Problem details - The required output is all lines below that contain the word "Figure".

Extracted records -
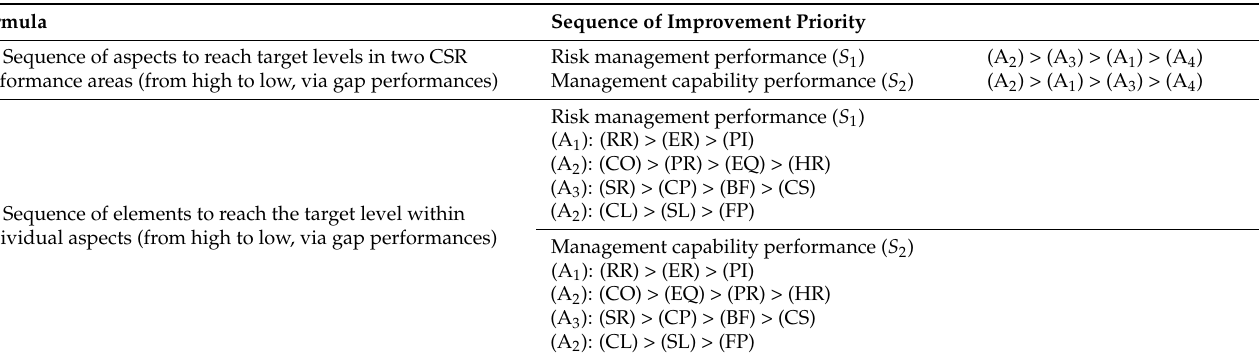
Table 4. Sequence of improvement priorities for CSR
--
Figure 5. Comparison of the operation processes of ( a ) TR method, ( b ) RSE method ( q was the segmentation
---
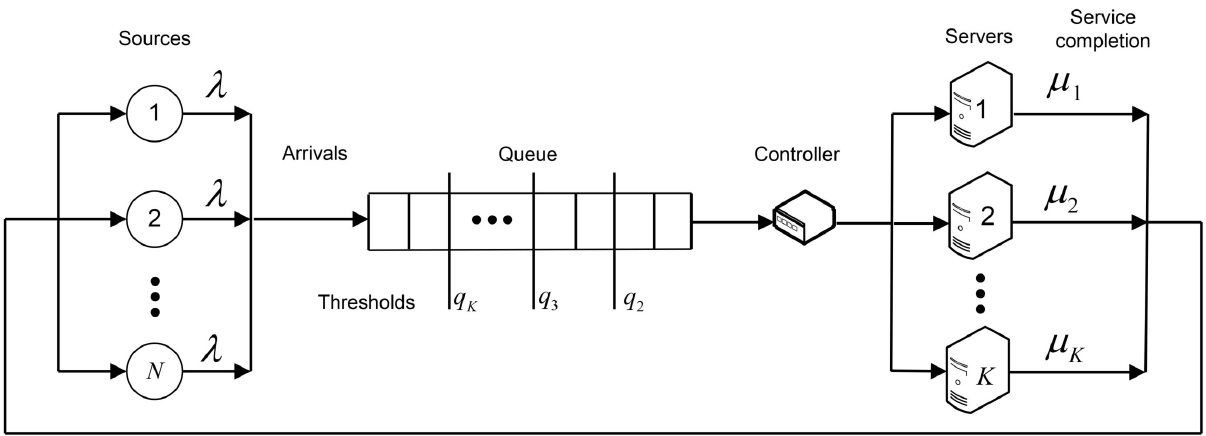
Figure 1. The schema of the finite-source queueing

Your response -
Figure 5. Comparison of the operation processes of ( a ) TR method, ( b ) RSE method ( q was the segmentation
Figure 1. The schema of the finite-source queueing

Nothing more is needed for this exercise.